(Activity) From the listing below, pull out every line where the string "input" appears.

(Extracted entries)

○ ○ ○ ○ ○

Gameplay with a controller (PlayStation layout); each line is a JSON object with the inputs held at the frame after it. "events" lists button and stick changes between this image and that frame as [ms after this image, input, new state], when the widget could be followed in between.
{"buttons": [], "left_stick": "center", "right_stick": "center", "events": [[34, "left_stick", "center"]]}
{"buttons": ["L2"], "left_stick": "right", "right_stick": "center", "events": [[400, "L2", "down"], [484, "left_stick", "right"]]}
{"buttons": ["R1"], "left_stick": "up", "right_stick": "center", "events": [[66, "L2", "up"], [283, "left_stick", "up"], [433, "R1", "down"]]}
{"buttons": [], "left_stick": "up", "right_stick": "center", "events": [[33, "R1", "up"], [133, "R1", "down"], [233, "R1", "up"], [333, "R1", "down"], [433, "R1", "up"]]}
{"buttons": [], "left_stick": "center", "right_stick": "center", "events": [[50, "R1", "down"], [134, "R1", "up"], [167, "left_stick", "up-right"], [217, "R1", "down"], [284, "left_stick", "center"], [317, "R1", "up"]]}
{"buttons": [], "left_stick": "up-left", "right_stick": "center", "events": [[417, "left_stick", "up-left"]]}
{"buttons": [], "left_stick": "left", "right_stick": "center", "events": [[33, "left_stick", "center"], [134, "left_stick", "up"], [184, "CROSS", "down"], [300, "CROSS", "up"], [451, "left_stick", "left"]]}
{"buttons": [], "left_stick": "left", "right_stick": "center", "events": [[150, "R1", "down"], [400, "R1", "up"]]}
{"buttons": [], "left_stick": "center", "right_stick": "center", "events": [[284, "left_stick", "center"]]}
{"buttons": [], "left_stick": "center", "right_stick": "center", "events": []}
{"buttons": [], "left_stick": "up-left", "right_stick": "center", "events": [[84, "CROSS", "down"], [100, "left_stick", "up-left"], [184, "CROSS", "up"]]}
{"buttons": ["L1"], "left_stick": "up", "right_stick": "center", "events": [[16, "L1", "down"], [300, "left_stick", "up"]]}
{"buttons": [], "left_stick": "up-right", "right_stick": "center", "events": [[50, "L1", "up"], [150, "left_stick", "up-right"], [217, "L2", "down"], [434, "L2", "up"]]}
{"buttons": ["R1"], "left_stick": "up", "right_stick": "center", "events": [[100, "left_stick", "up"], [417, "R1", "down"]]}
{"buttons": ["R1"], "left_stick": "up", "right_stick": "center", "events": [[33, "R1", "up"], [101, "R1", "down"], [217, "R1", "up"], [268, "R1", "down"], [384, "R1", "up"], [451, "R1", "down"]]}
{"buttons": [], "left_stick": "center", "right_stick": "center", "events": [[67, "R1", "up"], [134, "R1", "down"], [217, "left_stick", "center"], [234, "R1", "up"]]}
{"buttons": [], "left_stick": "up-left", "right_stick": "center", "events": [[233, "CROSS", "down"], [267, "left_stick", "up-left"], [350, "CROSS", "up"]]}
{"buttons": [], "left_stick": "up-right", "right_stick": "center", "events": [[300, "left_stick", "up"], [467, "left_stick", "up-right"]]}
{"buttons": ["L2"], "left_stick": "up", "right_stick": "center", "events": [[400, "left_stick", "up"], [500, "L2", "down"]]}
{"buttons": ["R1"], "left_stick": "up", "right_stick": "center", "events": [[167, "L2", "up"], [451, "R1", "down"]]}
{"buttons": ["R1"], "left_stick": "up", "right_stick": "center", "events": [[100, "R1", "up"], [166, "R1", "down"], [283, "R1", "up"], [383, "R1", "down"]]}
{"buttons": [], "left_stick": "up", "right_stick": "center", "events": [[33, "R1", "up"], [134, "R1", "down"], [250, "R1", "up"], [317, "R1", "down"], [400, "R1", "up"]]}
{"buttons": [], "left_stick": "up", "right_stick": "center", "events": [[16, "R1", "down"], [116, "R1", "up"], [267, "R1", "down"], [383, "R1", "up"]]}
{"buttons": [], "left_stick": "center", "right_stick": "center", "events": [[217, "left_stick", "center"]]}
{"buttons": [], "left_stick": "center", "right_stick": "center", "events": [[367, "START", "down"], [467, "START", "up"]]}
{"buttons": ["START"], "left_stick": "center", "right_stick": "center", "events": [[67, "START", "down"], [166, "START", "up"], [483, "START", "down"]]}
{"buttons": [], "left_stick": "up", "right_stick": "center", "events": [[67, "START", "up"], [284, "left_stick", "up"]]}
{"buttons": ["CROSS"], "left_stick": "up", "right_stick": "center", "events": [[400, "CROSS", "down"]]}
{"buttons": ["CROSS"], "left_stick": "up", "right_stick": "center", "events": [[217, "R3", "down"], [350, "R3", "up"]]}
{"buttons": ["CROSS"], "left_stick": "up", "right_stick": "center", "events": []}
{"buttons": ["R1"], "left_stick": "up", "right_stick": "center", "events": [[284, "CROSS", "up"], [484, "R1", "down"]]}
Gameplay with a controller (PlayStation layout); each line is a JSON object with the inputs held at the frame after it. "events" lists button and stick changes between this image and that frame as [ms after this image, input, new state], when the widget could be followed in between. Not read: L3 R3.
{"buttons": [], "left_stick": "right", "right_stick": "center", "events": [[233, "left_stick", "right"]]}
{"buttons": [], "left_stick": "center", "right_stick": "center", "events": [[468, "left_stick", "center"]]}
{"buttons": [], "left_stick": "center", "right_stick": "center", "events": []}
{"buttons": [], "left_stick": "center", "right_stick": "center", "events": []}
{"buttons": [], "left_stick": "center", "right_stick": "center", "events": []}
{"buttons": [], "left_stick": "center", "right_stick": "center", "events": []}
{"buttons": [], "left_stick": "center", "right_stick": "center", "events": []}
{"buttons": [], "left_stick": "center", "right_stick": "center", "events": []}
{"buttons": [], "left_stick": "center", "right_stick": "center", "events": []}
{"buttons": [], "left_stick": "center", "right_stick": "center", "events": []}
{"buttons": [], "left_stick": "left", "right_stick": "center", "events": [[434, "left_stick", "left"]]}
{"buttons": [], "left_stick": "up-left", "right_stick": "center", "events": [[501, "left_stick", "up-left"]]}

○ ○ ○ ○ ○

(Solution)
Gameplay with a controller (PlayStation layout); each line is a JSON object with the inputs held at the frame after it. "events" lists button and stick changes between this image and that frame as [ms after this image, input, new state], when the widget could be followed in between.
Gameplay with a controller (PlayStation layout); each line is a JSON object with the inputs held at the frame after it. "events" lists button and stick changes between this image and that frame as [ms after this image, input, new state], when the widget could be followed in between. Not read: L3 R3.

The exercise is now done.